━━━━━ Input rows ━━━━━
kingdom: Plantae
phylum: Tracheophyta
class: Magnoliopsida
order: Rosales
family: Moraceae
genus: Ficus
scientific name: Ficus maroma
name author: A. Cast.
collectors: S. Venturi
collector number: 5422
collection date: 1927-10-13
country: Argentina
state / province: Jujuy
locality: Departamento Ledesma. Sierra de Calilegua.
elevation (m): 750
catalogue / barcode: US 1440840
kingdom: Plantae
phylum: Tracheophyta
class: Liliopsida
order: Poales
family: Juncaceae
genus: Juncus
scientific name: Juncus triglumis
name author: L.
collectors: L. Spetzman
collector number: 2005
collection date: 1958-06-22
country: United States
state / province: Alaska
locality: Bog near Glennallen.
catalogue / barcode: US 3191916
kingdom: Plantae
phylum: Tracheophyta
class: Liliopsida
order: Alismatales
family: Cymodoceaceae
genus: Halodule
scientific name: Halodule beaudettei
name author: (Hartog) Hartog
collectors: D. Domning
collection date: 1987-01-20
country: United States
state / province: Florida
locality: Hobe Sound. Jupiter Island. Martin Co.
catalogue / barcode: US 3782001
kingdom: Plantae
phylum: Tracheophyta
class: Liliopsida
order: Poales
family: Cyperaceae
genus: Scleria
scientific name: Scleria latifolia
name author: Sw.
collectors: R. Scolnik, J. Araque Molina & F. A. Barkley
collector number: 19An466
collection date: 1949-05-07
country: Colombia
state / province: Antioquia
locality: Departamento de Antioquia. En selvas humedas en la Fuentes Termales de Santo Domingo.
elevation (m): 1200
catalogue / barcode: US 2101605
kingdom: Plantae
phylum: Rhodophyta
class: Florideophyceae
━━━━━
__Exercise requirements__. Copy the lines from the one containing "locality: Departamento de" through the last line of the records above, inclusive, without changing anything.

__Solution__.
locality: Departamento de Antioquia. En selvas humedas en la Fuentes Termales de Santo Domingo.
elevation (m): 1200
catalogue / barcode: US 2101605
kingdom: Plantae
phylum: Rhodophyta
class: Florideophyceae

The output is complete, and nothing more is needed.